____ Records shown
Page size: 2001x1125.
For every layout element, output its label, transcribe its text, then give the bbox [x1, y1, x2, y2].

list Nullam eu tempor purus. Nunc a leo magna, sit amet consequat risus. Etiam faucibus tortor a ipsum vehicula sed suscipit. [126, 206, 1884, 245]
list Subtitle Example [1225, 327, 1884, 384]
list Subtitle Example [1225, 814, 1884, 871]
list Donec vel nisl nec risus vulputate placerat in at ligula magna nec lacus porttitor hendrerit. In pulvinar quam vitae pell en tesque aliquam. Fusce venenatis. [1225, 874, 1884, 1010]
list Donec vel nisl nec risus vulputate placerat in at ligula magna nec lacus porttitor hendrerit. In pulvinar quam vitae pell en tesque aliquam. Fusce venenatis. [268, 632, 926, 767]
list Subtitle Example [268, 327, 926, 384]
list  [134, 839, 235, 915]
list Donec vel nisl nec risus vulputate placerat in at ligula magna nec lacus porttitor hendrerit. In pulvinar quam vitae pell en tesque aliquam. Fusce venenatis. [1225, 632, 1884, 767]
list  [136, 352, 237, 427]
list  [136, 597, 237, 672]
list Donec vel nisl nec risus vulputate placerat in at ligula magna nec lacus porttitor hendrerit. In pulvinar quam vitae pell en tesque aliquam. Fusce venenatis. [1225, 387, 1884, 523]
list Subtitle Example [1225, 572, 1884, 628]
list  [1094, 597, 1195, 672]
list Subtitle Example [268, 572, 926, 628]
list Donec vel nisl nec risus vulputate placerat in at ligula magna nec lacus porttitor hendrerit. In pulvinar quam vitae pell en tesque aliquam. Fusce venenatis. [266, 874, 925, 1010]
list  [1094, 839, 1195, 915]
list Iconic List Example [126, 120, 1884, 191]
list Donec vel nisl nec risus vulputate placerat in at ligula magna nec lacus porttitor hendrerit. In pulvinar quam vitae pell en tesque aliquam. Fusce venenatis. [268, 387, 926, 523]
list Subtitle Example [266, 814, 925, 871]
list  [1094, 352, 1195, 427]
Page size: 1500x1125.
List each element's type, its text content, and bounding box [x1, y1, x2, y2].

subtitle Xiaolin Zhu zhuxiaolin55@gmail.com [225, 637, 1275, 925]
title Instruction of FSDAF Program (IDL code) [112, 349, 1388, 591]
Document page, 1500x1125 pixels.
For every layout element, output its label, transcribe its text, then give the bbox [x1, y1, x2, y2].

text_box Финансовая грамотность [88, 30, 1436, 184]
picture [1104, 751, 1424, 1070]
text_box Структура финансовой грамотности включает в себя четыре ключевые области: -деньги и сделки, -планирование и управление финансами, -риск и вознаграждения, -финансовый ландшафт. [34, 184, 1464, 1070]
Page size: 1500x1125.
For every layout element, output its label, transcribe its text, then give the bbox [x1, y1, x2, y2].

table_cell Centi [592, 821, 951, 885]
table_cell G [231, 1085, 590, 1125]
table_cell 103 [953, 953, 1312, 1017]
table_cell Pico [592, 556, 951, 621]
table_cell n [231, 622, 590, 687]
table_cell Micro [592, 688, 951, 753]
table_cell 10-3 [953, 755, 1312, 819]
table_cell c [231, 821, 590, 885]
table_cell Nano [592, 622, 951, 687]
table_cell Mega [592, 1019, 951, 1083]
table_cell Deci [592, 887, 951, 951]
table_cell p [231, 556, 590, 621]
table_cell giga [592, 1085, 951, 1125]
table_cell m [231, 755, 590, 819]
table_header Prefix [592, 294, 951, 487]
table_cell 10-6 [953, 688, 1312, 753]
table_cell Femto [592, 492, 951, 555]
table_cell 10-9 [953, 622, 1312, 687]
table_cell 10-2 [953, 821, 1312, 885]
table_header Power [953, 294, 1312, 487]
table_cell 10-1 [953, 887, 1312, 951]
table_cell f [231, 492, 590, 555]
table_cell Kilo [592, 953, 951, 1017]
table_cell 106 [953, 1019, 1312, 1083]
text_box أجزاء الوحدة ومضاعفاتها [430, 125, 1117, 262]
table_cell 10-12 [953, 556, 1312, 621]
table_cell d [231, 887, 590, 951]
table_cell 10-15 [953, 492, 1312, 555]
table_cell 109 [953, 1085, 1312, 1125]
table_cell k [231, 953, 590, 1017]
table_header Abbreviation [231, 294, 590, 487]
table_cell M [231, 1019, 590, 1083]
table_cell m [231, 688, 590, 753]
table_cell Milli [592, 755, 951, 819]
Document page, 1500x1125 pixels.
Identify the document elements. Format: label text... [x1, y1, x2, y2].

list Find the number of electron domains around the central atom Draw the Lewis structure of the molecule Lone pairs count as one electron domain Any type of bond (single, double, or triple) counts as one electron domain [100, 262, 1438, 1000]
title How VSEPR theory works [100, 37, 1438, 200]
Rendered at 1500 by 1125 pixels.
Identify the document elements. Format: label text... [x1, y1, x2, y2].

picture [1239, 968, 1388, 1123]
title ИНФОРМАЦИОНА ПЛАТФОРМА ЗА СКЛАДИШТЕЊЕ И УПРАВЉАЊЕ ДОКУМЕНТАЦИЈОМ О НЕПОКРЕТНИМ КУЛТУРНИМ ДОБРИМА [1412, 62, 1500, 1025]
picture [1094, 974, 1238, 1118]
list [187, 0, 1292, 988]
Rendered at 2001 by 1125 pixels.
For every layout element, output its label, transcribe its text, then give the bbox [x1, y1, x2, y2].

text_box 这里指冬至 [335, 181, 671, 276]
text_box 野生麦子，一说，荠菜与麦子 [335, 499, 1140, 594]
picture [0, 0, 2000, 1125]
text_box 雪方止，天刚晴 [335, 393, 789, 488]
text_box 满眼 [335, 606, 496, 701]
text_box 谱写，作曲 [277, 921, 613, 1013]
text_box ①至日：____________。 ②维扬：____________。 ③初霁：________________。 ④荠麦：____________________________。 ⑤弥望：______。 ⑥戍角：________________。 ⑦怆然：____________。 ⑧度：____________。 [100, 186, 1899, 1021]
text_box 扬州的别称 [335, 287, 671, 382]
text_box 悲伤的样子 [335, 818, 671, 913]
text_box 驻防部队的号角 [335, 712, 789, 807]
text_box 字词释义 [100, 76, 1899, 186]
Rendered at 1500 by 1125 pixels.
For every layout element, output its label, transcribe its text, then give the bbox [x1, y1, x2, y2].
________
* **Your assignment**:
The records above must be set down again exactly as written.

* **Result of this exercise**:
Page size: 2001x1125.
For every layout element, output its label, transcribe its text, then give the bbox [x1, y1, x2, y2].

list Nullam eu tempor purus. Nunc a leo magna, sit amet consequat risus. Etiam faucibus tortor a ipsum vehicula sed suscipit. [126, 206, 1884, 245]
list Subtitle Example [1225, 327, 1884, 384]
list Subtitle Example [1225, 814, 1884, 871]
list Donec vel nisl nec risus vulputate placerat in at ligula magna nec lacus porttitor hendrerit. In pulvinar quam vitae pell en tesque aliquam. Fusce venenatis. [1225, 874, 1884, 1010]
list Donec vel nisl nec risus vulputate placerat in at ligula magna nec lacus porttitor hendrerit. In pulvinar quam vitae pell en tesque aliquam. Fusce venenatis. [268, 632, 926, 767]
list Subtitle Example [268, 327, 926, 384]
list  [134, 839, 235, 915]
list Donec vel nisl nec risus vulputate placerat in at ligula magna nec lacus porttitor hendrerit. In pulvinar quam vitae pell en tesque aliquam. Fusce venenatis. [1225, 632, 1884, 767]
list  [136, 352, 237, 427]
list  [136, 597, 237, 672]
list Donec vel nisl nec risus vulputate placerat in at ligula magna nec lacus porttitor hendrerit. In pulvinar quam vitae pell en tesque aliquam. Fusce venenatis. [1225, 387, 1884, 523]
list Subtitle Example [1225, 572, 1884, 628]
list  [1094, 597, 1195, 672]
list Subtitle Example [268, 572, 926, 628]
list Donec vel nisl nec risus vulputate placerat in at ligula magna nec lacus porttitor hendrerit. In pulvinar quam vitae pell en tesque aliquam. Fusce venenatis. [266, 874, 925, 1010]
list  [1094, 839, 1195, 915]
list Iconic List Example [126, 120, 1884, 191]
list Donec vel nisl nec risus vulputate placerat in at ligula magna nec lacus porttitor hendrerit. In pulvinar quam vitae pell en tesque aliquam. Fusce venenatis. [268, 387, 926, 523]
list Subtitle Example [266, 814, 925, 871]
list  [1094, 352, 1195, 427]
Page size: 1500x1125.
List each element's type, its text content, and bounding box [x1, y1, x2, y2].

subtitle Xiaolin Zhu zhuxiaolin55@gmail.com [225, 637, 1275, 925]
title Instruction of FSDAF Program (IDL code) [112, 349, 1388, 591]
Document page, 1500x1125 pixels.
For every layout element, output its label, transcribe its text, then give the bbox [x1, y1, x2, y2].

text_box Финансовая грамотность [88, 30, 1436, 184]
picture [1104, 751, 1424, 1070]
text_box Структура финансовой грамотности включает в себя четыре ключевые области: -деньги и сделки, -планирование и управление финансами, -риск и вознаграждения, -финансовый ландшафт. [34, 184, 1464, 1070]
Page size: 1500x1125.
For every layout element, output its label, transcribe its text, then give the bbox [x1, y1, x2, y2].

table_cell Centi [592, 821, 951, 885]
table_cell G [231, 1085, 590, 1125]
table_cell 103 [953, 953, 1312, 1017]
table_cell Pico [592, 556, 951, 621]
table_cell n [231, 622, 590, 687]
table_cell Micro [592, 688, 951, 753]
table_cell 10-3 [953, 755, 1312, 819]
table_cell c [231, 821, 590, 885]
table_cell Nano [592, 622, 951, 687]
table_cell Mega [592, 1019, 951, 1083]
table_cell Deci [592, 887, 951, 951]
table_cell p [231, 556, 590, 621]
table_cell giga [592, 1085, 951, 1125]
table_cell m [231, 755, 590, 819]
table_header Prefix [592, 294, 951, 487]
table_cell 10-6 [953, 688, 1312, 753]
table_cell Femto [592, 492, 951, 555]
table_cell 10-9 [953, 622, 1312, 687]
table_cell 10-2 [953, 821, 1312, 885]
table_header Power [953, 294, 1312, 487]
table_cell 10-1 [953, 887, 1312, 951]
table_cell f [231, 492, 590, 555]
table_cell Kilo [592, 953, 951, 1017]
table_cell 106 [953, 1019, 1312, 1083]
text_box أجزاء الوحدة ومضاعفاتها [430, 125, 1117, 262]
table_cell 10-12 [953, 556, 1312, 621]
table_cell d [231, 887, 590, 951]
table_cell 10-15 [953, 492, 1312, 555]
table_cell 109 [953, 1085, 1312, 1125]
table_cell k [231, 953, 590, 1017]
table_header Abbreviation [231, 294, 590, 487]
table_cell M [231, 1019, 590, 1083]
table_cell m [231, 688, 590, 753]
table_cell Milli [592, 755, 951, 819]
Document page, 1500x1125 pixels.
Identify the document elements. Format: label text... [x1, y1, x2, y2].

list Find the number of electron domains around the central atom Draw the Lewis structure of the molecule Lone pairs count as one electron domain Any type of bond (single, double, or triple) counts as one electron domain [100, 262, 1438, 1000]
title How VSEPR theory works [100, 37, 1438, 200]
Rendered at 1500 by 1125 pixels.
Identify the document elements. Format: label text... [x1, y1, x2, y2].

picture [1239, 968, 1388, 1123]
title ИНФОРМАЦИОНА ПЛАТФОРМА ЗА СКЛАДИШТЕЊЕ И УПРАВЉАЊЕ ДОКУМЕНТАЦИЈОМ О НЕПОКРЕТНИМ КУЛТУРНИМ ДОБРИМА [1412, 62, 1500, 1025]
picture [1094, 974, 1238, 1118]
list [187, 0, 1292, 988]
Rendered at 2001 by 1125 pixels.
For every layout element, output its label, transcribe its text, then give the bbox [x1, y1, x2, y2].

text_box 这里指冬至 [335, 181, 671, 276]
text_box 野生麦子，一说，荠菜与麦子 [335, 499, 1140, 594]
picture [0, 0, 2000, 1125]
text_box 雪方止，天刚晴 [335, 393, 789, 488]
text_box 满眼 [335, 606, 496, 701]
text_box 谱写，作曲 [277, 921, 613, 1013]
text_box ①至日：____________。 ②维扬：____________。 ③初霁：________________。 ④荠麦：____________________________。 ⑤弥望：______。 ⑥戍角：________________。 ⑦怆然：____________。 ⑧度：____________。 [100, 186, 1899, 1021]
text_box 扬州的别称 [335, 287, 671, 382]
text_box 悲伤的样子 [335, 818, 671, 913]
text_box 驻防部队的号角 [335, 712, 789, 807]
text_box 字词释义 [100, 76, 1899, 186]
Rendered at 1500 by 1125 pixels.
For every layout element, output its label, transcribe its text, then give the bbox [x1, y1, x2, y2].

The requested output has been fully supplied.